No, we're certainly not "everything" - each of us is an individual - at least as far as we can tell from our limited perspective. The illusion (if it is, in fact, an illusion) is real for us. We are trapped in these individual bodies, with individual thoughts - all our hopes, dreams, and fears are passengers in a blood and flesh body - but only for a finite period of time. It is these thoughts and emotions that compell us to think in terms of "I" and "me". And, of course, we feel that these thoughts and emotions are continuous and we want them to last forever, along with the fragile vessel that carries them.
Perhaps there is an underlying unity, but we have no direct access to it. We can only think of it with symbols. When we contemplate our existence (or non-existence), we can only consider it in terms of what we see, hear, smell, taste, feel, and think. But all of those things are transient too. Everything is transient. What's on the inside, what's on the outside.
Consider the statement about the copy of myself. No, it could never happen (unless you're a Born Again Christian - in which case, at least scientifically, it's about the only way resurrection of the dead could happen!). Let's just say it could happen. An exact, perfect duplicate of me, my memories, down to the exact state of my brain could be replicated after my destruction. After giving it some thought, I can convince myself that it's at least possible that it really is the same me - yes, I am still alive! I can remember the same things and have the same skills and desires and faults as before. Ok. This "copy" really is me.

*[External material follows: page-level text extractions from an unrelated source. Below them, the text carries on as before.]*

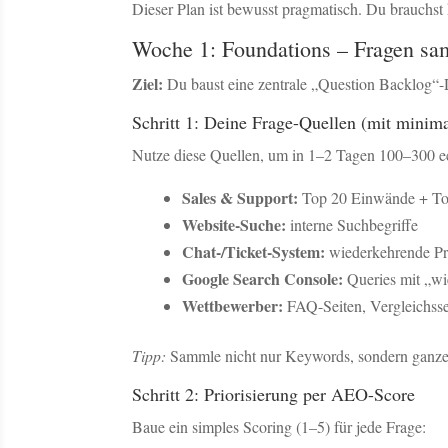
Dieser Plan ist bewusst pragmatisch. Du brauchst
Woche 1: Foundations – Fragen samm
Ziel:
Du baust eine zentrale „Question Backlog“-D
Schritt 1: Deine Frage-Quellen (mit mini
Nutze diese Quellen, um in 1–2 Tagen 100–300 e
Sales & Support:
Top 20 Einwände + To
Website-Suche:
interne Suchbegriffe
Chat-/Ticket-System:
wiederkehrende Pr
Google Search Console:
Queries mit „wie
Wettbewerber:
FAQ-Seiten, Vergleichssei
Tipp:
Sammle nicht nur Keywords, sondern ganze 
Schritt 2: Priorisierung per AEO-Score
Baue ein simples Scoring (1–5) für jede Frage: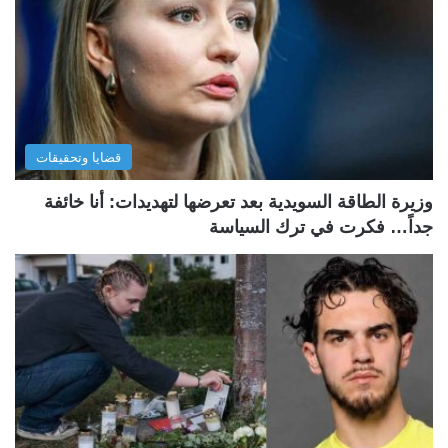
قضايا وتحقيقات
وزيرة الطاقة السويدية بعد تعرضها لتهديدات: أنا خائفة
جداً… فكرت في ترك السياسة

Now what happens if the operator of this fantastic machine decides to take away a couple of memories? Or skills? Or better yet, let's say I have everything I had before, but I get a new skill - like a perfect singing voice, or better "people skills". Am I still the same person? At what point would I become some other person?
How would this be different from the "continuous" life I've been living? I started out as a small child, with few memories and little understanding - am I the same person I was then?? As a youth, I was impetuous and brash, loud and silly. Now I am more often introverted - quiet and introspective (though sometimes still a little silly). Am I the same person now as I was then?
If you break up the continuity this way, it looses its meaning. If you took the right parts from each of us and added them together, you could make any one individual you wanted. I doubt this is incubusfunk's idea of "we are everything". It seems more likely that as we contemplate the nature of self, we realize that the boundaries are not as well defined as our senses would have us believe. As we increase our understanding of these expanded boundaries, we begin to see more of the unity of which we are a part - our fellow man, the creatures we share the earth with, the very elements themselves.